Going through the data below, please show each line containing the string "Ellie".

· · ·

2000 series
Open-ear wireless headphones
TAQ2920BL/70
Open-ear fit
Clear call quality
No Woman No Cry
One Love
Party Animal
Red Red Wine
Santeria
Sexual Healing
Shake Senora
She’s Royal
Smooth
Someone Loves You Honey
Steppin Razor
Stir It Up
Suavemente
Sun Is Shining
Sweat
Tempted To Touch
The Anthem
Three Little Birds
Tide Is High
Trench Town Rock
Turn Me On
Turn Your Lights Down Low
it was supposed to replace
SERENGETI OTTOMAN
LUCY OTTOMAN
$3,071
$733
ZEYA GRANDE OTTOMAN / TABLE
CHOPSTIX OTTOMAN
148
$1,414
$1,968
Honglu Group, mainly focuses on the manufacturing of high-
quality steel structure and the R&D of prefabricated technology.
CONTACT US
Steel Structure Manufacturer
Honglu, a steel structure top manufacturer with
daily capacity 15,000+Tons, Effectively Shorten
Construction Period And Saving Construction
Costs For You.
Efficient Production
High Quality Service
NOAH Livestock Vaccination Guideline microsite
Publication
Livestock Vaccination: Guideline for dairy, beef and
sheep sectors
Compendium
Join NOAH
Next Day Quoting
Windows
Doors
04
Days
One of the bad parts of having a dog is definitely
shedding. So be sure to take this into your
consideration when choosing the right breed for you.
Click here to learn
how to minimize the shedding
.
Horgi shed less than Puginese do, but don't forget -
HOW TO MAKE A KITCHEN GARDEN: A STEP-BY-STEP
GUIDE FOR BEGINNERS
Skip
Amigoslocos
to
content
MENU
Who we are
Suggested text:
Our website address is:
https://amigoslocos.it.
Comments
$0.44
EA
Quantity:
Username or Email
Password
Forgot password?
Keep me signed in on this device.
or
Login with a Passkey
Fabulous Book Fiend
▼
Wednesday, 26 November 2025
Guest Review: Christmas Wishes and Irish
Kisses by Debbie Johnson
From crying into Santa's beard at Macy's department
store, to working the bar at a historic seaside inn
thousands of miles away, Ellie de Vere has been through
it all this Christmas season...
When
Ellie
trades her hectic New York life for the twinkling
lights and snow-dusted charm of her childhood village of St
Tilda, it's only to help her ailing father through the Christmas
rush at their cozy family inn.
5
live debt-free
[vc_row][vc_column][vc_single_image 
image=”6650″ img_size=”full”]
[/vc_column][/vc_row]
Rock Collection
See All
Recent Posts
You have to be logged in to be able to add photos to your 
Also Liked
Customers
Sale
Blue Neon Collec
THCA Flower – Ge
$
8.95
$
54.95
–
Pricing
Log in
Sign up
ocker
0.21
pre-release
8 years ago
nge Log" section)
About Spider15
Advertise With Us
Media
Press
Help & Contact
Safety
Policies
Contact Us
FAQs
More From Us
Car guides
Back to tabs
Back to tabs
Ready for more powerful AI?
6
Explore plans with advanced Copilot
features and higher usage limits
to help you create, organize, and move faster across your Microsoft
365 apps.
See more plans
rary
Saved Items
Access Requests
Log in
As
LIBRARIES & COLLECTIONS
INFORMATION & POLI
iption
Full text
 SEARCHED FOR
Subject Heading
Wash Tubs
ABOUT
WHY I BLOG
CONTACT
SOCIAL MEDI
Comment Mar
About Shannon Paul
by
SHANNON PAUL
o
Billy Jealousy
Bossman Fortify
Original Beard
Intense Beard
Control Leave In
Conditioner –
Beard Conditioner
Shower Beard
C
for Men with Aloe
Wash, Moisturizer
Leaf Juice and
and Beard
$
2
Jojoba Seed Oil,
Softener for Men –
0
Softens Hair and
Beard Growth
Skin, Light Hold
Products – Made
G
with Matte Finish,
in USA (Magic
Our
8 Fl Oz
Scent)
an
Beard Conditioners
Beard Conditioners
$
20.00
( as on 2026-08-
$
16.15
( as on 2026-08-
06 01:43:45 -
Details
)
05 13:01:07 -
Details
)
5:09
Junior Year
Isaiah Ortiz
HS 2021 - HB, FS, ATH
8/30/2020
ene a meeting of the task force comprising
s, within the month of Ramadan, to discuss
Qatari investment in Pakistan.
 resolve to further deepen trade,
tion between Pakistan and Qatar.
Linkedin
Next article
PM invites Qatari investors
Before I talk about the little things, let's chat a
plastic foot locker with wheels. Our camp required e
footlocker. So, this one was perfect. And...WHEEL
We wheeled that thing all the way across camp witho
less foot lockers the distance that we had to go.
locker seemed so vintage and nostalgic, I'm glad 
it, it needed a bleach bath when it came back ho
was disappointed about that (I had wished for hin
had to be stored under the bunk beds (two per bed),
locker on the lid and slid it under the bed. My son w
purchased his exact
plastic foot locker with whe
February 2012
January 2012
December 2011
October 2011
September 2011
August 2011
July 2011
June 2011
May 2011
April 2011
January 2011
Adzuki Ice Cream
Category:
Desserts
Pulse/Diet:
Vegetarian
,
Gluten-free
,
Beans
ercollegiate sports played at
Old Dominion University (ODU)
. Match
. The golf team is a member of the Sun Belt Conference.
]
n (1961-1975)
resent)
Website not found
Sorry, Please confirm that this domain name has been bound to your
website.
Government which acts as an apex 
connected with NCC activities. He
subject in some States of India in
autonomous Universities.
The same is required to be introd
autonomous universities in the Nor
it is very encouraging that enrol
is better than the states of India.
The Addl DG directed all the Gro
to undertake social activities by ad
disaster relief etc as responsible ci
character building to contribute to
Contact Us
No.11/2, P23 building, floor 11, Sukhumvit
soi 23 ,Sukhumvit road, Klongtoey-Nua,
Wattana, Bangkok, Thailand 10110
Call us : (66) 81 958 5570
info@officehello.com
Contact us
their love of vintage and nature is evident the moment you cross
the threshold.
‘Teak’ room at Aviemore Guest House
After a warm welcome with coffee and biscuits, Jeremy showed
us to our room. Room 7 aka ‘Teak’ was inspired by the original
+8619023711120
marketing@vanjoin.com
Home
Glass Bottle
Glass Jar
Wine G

· · ·

## Answer box
thousands of miles away, Ellie de Vere has been through
Ellie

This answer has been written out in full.